In our 176th year of cooperative ministry, Kentucky Baptists are seeing tremendous results. Adding the evangelistic work of our mission board ministries to that of our agencies and institutions and the ministry of our 2,400 churches, more than 20,000 people in came to faith in Christ this past year through the work of Kentucky Baptists!

Moreover, through the Cooperative Program, our churches planted 15 new churches in Kentucky, more than 1,000 new churches in North America, more than 24,000 new churches overseas, and witnessed hundreds of thousands come to faith in Christ around the globe!

While we rejoiced over these accomplishments and many more at our annual meeting last month in Paducah, we also celebrated the impact of RISK: Paducah, the evangelistic effort leading up to the convention. That effort resulted in over 330 people calling on Christ for salvation! We appreciate the churches, individual Kentucky Baptists, and members of the Mission Board staff who served in RISK: Paducah. We rejoice in God’s faithfulness to use the preaching of the gospel to save the lost.

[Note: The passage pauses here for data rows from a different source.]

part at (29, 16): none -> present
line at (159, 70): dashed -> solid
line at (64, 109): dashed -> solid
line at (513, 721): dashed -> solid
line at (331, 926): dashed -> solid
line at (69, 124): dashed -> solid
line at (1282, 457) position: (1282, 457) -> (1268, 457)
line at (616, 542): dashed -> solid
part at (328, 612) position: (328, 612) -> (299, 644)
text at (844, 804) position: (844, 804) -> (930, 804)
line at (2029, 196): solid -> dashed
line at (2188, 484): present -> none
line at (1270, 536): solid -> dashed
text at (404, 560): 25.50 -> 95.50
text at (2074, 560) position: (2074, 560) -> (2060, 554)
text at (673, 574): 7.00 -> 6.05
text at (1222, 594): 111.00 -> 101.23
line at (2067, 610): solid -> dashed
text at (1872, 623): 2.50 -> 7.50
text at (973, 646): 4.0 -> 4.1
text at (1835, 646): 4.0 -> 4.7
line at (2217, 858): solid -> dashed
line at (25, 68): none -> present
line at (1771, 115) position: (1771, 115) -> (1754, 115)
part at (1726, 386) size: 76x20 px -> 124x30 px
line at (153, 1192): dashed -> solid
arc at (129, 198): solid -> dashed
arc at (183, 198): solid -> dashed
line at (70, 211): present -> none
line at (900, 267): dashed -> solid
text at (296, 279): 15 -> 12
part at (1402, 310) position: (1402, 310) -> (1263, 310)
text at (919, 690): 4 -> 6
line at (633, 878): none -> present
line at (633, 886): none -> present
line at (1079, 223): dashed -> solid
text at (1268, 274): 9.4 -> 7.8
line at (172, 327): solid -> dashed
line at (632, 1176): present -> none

We’re already making plans for RISK: Bowling Green leading up to the 2014 annual KBC meeting. The annual meeting will take place on Nov. 11, 2014 at Living Hope Baptist Church. If you want to save dates to participate in RISK, mark off Nov. 2-10. We will be communicating the specific evangelism projects you can participate in, as well as dates and times, well in advance of November.
Fulfilling the Great Commission requires cooperation. None of us, alone, are able to make disciples among all the world’s people groups. Working together, however, I believe the Great Commission can and will be fulfilled.

During the Christmas season, Southern Baptists are challenged to focus on Great Commission work overseas. Today more than 3,000 unreached people groups around the world remain unengaged with the gospel. At the same time, due to a lack of funding, our overseas mission force on assignment through the International Mission Board remains in a state of decline. Tragically, over the past 5 years, that mission force has been reduced by nearly 1,000. Today it stands at roughly 4,800 missionaries.

The issue is not that Southern Baptists are too poor to provide for 5,800 overseas missionaries. Rather, we are not willing to make the lifestyle sacrifices that would allow us to be, at a minimum, tithers. If every Southern Baptist simply committed to giving the Lord ten percent of their income, the result would be that church budgets would more than triple, as would the sending capacity of our mission boards in Kentucky, North America, and overseas.

Will you sacrifice so others will have the opportunity to hear the gospel?